Unnamed: 0,NOC,Year,population,gdp_per_capita,total_medals,gdp
0,AFG,2016,34700612.0,522.082216,0.0,18116570000.0
1,ALB,2016,2689469.0,4457.634122,0.0,11988670000.0
2,ALG,2016,40850721.0,4424.98529,2.0,180763800000.0
3,AND,2016,72181.0,40129.838581,0.0,2896612000.0
4,ARG,2016,43900313.0,12699.962314,22.0,557532300000.0


In [61]:
# Create income tiers
# Income tier boundaries based on World Bank
def income_tier(gdp_per_capita):
    if gdp_per_capita < 1135:
        return 'Low Income'
    elif gdp_per_capita < 4466:
        return 'Lower-Middle Income'
    elif gdp_per_capita < 13846:
        return 'Upper-Middle Income'
    else:
        return 'High Income'



In [62]:
df_latest['income_tier'] = df_latest['gdp_per_capita'].apply(income_tier)
df_latest.head()

Unnamed: 0,NOC,Year,population,gdp_per_capita,total_medals,gdp,income_tier
0,AFG,2016,34700612.0,522.082216,0.0,18116570000.0,Low Income
1,ALB,2016,2689469.0,4457.634122,0.0,11988670000.0,Lower-Middle Income
2,ALG,2016,40850721.0,4424.98529,2.0,180763800000.0,Lower-Middle Income
3,AND,2016,72181.0,40129.838581,0.0,2896612000.0,High Income
4,ARG,2016,43900313.0,12699.962314,22.0,557532300000.0,Upper-Middle Income


In [63]:
# Compare medla distributions by tier
df_latest.groupby(
    'income_tier'
)['total_medals'].mean()

income_tier
High Income            25.142857
Low Income              0.250000
Lower-Middle Income     3.000000
Upper-Middle Income    34.166667
Name: total_medals, dtype: float64

In [64]:
# Plot medals by income-tier
px.box(
    df_latest,
    x='income_tier',
    y='total_medals',
    title='Total Medals by Income Tier'
)

While lower to lower-middle income countries win less medals, high income countries do not neccessariky win more medals than upper-middle income countries.

## Pearson Correlation

In [67]:
# GDP vs total medals with log for stability
# Using country level dataframe
df_latest['log_gdp'] = np.log10(df_latest['gdp'])
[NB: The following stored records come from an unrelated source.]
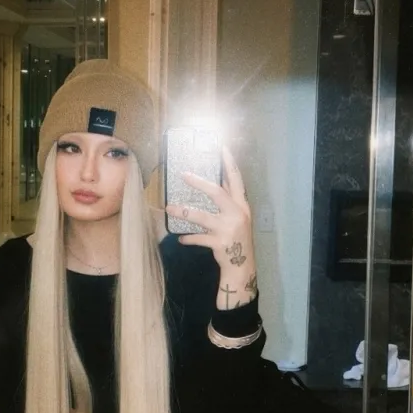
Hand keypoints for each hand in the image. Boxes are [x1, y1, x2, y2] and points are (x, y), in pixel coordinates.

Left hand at [165, 146, 254, 277]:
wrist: (242, 265)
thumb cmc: (237, 237)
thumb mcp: (238, 217)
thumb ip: (228, 200)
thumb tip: (215, 180)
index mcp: (242, 205)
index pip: (236, 180)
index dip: (230, 163)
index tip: (222, 148)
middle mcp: (237, 214)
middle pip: (217, 193)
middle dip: (200, 183)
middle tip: (184, 174)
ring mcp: (228, 229)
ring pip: (202, 217)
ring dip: (184, 212)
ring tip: (169, 208)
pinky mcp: (219, 243)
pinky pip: (199, 238)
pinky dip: (189, 238)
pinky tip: (181, 238)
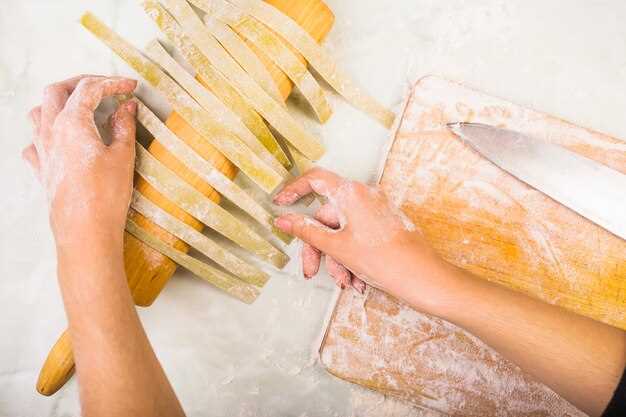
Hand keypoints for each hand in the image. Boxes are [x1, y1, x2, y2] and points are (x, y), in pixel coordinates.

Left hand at [24, 75, 136, 247]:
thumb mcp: (123, 156)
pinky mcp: (42, 170)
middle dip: (80, 83)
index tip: (130, 86)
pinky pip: (34, 143)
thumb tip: (126, 107)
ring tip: (78, 107)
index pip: (89, 89)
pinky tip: (59, 140)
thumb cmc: (105, 195)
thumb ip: (124, 126)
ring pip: (38, 113)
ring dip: (57, 102)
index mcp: (71, 123)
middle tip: (103, 87)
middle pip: (56, 91)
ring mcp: (42, 151)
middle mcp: (50, 132)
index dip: (112, 83)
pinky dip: (45, 133)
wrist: (85, 231)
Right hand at [273, 168, 452, 308]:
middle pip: (327, 217)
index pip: (315, 179)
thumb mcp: (337, 247)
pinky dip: (352, 257)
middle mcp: (365, 196)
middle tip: (312, 272)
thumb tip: (283, 219)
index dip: (294, 190)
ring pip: (342, 231)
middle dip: (319, 248)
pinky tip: (358, 281)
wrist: (423, 278)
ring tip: (347, 283)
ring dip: (338, 259)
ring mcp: (376, 210)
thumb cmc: (384, 260)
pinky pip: (358, 236)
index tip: (280, 203)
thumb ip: (307, 231)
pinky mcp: (384, 224)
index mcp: (352, 193)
df_latest['log_gdp'].corr(df_latest['total_medals'])

np.float64(0.7840782220967755)

A pearson value of 0.78 shows a moderately strong correlation between gdp and total medals.

## Spearman Correlation

In [70]:
df_latest['log_gdp'].corr(
    df_latest['total_medals'],
    method='spearman'
)


np.float64(0.802260226560853)

In [72]:
# Population vs medals
df_latest['population'].corr(
    df_latest['total_medals'],
    method='spearman'
)

np.float64(0.6075290582281284)

In [73]:
# Within similar income levels does economic ranking matter?
(
    df_latest
    .groupby('income_tier')
    .apply(lambda g: g['gdp'].corr(g['total_medals'], method='spearman'))
)

income_tier
High Income            0.945611
Low Income            -0.258199
Lower-Middle Income    0.463713
Upper-Middle Income    0.942857
dtype: float64

The higher the income, the more correlated medals are with gdp.